By using the developed 2D method, the obtained pore length scales enable one to characterize the heterogeneity of porous materials. Furthermore, with the calibration of surface relaxivities yielded from 2D distributions, it is then possible to obtain the pore geometry information even from simple 1D NMR T₂ measurements.

References:

[01] P. Callaghan, (2011), Translational dynamics and magnetic resonance: principles of pulsed gradient spin echo NMR, Oxford University Press.
[02] K. Brownstein, C. Tarr, (1979), Importance of classical diffusion in NMR studies of water in biological cells, Phys. Rev. A , Vol.19, 2446-2453.
[03] D. Grebenkov, (2007), NMR survey of reflected Brownian motion, Rev. Modern Phys., Vol.79, 1077-1137.

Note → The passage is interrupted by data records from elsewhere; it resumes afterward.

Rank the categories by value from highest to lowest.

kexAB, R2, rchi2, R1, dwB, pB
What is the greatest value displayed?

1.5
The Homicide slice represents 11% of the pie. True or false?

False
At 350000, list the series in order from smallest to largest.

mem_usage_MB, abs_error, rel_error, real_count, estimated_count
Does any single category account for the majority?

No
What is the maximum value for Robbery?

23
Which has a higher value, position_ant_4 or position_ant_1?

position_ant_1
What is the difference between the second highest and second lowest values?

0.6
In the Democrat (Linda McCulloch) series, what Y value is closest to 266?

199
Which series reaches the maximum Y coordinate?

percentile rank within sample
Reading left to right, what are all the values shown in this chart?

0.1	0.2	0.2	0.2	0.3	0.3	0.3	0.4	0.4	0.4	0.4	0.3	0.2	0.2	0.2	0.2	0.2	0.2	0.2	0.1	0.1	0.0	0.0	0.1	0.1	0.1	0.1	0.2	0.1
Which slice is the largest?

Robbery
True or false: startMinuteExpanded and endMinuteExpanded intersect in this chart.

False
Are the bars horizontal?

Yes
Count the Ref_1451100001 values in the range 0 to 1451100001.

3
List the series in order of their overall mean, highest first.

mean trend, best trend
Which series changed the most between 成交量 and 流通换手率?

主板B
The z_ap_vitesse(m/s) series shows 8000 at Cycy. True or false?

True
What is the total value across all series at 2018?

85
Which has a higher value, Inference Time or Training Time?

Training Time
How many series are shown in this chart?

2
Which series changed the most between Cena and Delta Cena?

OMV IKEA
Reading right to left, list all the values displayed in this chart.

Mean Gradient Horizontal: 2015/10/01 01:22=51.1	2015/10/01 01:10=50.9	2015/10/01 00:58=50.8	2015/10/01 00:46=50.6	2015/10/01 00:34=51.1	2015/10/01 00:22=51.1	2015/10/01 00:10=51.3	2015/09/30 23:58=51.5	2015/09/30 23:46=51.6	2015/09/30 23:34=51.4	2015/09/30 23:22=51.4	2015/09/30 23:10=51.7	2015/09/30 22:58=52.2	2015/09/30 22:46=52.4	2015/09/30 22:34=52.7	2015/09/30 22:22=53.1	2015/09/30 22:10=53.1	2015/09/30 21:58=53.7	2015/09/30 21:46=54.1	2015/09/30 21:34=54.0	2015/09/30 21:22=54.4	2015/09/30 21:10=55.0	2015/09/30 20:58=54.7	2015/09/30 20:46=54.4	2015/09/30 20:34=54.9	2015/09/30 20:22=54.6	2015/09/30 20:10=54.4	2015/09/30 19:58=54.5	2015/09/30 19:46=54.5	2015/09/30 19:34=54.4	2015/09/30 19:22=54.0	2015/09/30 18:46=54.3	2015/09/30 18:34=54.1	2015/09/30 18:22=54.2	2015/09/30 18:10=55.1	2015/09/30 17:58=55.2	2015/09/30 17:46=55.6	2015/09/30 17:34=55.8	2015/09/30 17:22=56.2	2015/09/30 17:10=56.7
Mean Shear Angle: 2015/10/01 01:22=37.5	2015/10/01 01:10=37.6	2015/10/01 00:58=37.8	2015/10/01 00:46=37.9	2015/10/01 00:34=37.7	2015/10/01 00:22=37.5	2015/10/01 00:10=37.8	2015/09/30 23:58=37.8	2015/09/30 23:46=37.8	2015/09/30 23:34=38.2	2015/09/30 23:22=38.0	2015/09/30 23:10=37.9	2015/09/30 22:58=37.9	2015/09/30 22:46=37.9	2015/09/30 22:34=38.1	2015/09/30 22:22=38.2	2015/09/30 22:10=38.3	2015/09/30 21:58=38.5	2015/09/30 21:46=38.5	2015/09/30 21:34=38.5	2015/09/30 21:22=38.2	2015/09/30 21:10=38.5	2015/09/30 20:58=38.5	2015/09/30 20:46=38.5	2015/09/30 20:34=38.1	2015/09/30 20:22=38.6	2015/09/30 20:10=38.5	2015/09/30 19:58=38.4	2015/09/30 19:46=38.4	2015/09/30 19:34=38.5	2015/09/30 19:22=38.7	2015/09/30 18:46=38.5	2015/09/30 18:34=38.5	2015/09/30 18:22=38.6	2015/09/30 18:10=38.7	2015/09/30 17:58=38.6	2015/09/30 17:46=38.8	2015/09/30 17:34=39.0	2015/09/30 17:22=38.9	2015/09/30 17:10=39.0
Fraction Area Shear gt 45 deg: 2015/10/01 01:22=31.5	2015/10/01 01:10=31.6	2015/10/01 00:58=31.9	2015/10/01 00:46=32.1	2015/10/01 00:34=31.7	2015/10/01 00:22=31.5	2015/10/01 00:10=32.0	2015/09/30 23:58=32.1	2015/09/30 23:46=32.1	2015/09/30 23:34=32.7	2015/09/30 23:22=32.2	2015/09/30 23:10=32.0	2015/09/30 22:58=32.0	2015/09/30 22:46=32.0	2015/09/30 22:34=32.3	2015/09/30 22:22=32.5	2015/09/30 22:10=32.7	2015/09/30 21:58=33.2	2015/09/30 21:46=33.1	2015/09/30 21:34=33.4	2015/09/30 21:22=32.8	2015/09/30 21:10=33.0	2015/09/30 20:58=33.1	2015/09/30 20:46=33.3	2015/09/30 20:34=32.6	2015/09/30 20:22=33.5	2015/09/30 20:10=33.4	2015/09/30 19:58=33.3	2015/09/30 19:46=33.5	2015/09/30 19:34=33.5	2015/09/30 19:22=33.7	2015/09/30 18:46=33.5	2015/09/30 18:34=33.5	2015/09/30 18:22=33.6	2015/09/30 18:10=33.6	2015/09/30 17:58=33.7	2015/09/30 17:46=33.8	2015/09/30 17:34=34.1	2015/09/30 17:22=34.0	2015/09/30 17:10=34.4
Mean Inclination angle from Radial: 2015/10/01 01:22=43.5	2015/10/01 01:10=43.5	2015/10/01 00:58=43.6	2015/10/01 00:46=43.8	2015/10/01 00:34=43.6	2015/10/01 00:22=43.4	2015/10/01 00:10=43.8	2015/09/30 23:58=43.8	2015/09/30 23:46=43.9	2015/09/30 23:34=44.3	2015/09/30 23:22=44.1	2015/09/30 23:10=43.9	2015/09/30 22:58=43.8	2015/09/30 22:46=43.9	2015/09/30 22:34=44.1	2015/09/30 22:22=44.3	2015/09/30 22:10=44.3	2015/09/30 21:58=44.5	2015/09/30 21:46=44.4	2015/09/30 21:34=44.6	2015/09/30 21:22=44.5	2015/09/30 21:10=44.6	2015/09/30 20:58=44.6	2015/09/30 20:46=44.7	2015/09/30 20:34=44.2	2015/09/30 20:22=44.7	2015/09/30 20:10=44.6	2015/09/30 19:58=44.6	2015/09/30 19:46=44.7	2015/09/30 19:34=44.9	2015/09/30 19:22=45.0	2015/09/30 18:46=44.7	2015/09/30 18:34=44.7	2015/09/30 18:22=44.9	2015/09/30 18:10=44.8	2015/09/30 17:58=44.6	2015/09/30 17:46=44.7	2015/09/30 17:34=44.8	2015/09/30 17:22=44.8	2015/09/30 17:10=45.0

[04] Y.-Q. Song, (2000), Detection of the high eigenmodes of spin diffusion in porous media, Phys. Rev. Lett., Vol.85, 3878-3881.
[05] H. Liu, M. d'Eurydice, S. Obruchkov, P. Galvosas, (2014), Determining pore length scales and pore surface relaxivity of rock cores by internal magnetic fields modulation at 2 MHz NMR, J. Mag. Reson., Vol.246, 110-118.
[06] Y.-Q. Song, L. Venkataramanan, M.D. Hurlimann, M. Flaum, P. Frulla, C. Straley, (2002), T1-T2 correlation spectra obtained using a fast two-dimensional Laplace inversion, J. Mag. Reson. , Vol.154, 261-268.
[07] P. Galvosas, P. Callaghan, (2010), Multi-dimensional inverse laplace spectroscopy in the NMR of porous media, Comp. Rend. Phys., Vol.11, 172-180.
[08] L. Venkataramanan, Y.-Q. Song, M.D. Hurlimann, (2002), Solving Fredholm integrals of the first kind with tensor product structure in 2 and 2.5 dimensions, IEEE Trans. Signal Process., Vol.50, 1017-1026.
[09] H. Liu, P. Galvosas, (2015), in preparation.
[10] T. Chandrasekera, J. Mitchell, E. Fordham, L. Gladden, M. Johns, (2008), Rapid encoding of T1 with spectral resolution in n-dimensional relaxation correlations, J. Magn. Reson., Vol.194, 156-161.